Everything that happens is either a blessing from God, or a temptation that has been allowed for our strengthening
Still God reigns sovereign. Still he rules. Persecutions may come, but only if God allows it, and only the degree that he allows. Persecutions have been one of many ways God has strengthened the Church, and the normal condition of Orthodoxy is to live under hardship, with such things as fasting and voluntary self-deprivation existing as surrogate hardships. And if God’s Providence comes by taking away one thing we think we need, this is not a failure of his Providence but as much a success of his Providence as when he answers our prayers. We may lose artificial light and find our true night vision. All of this is a Providence that whispers in the way of adding, modus ponens, and shouts in the way of taking away, modus tollens.

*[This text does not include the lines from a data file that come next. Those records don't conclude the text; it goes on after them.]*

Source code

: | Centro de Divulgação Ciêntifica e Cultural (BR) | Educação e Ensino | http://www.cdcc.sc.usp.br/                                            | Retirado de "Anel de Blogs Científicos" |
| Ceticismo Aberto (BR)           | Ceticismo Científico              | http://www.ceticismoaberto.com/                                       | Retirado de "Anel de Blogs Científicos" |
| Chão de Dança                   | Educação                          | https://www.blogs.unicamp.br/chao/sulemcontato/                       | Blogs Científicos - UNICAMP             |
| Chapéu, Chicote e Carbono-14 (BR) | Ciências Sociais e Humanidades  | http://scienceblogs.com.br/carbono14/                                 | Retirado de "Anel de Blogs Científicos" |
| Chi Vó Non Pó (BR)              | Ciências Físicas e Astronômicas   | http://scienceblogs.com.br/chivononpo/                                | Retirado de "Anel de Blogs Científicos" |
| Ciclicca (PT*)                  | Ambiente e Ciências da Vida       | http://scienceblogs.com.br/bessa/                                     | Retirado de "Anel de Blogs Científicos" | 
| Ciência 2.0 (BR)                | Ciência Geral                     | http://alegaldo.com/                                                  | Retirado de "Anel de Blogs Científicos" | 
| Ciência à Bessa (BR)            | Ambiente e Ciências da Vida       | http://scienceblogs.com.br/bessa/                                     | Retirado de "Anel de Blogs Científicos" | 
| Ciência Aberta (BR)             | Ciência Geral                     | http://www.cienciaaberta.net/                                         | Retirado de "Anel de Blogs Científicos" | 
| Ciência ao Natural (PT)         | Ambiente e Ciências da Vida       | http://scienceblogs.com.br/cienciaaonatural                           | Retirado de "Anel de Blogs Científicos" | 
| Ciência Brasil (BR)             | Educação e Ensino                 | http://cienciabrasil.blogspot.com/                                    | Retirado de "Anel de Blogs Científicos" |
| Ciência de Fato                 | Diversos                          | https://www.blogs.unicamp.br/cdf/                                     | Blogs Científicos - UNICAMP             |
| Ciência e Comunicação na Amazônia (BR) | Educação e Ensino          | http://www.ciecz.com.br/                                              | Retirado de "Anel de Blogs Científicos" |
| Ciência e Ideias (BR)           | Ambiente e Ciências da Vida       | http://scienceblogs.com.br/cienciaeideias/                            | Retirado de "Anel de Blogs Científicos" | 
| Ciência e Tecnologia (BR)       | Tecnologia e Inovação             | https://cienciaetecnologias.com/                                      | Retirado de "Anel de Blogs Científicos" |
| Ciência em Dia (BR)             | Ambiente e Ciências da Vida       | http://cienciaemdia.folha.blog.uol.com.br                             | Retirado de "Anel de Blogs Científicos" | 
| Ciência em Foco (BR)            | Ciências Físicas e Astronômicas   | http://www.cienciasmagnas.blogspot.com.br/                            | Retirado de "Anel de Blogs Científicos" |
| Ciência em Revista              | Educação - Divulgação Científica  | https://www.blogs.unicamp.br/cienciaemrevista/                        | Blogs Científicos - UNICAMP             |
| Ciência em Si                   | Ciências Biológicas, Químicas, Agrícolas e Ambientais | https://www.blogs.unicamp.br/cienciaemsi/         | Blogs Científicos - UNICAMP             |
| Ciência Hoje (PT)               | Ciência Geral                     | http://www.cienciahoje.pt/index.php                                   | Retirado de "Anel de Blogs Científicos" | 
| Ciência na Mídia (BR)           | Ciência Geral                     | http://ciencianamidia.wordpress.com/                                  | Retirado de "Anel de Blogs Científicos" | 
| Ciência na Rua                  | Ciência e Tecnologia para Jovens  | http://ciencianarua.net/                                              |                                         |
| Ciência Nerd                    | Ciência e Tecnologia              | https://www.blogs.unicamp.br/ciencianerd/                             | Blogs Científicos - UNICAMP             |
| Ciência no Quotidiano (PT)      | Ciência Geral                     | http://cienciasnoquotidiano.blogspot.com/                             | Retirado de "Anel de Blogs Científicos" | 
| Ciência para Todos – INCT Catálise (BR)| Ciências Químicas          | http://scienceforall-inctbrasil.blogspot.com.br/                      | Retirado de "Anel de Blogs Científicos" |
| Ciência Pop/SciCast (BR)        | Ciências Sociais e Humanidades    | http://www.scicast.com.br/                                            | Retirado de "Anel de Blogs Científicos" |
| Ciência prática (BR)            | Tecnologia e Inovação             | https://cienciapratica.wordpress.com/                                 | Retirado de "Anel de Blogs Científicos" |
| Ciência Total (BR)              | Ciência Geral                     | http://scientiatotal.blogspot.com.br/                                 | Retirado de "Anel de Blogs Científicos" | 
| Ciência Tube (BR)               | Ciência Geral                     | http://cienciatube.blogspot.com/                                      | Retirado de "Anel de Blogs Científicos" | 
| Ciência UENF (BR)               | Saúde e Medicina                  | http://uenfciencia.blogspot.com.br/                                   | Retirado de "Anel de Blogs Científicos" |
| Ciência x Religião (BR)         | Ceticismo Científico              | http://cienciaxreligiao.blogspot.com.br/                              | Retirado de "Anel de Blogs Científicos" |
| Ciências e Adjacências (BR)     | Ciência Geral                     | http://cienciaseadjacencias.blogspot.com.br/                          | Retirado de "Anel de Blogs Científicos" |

It has been said, “Whatever you focus on, that is your God.” We are not to focus our attention on the demons; the ?Ladder? says that the proper use of arrogance is towards the demons. Focus on God, and the demons themselves will be ministers of trials and temptations that make you stronger in the sight of God. And while I intend to vote, in one of the most monumental elections in U.S. history, it is a mistake to believe that God will only provide if the election goes as I would wish it to; God’s providential love is not so fragile, nor near to being so fragile.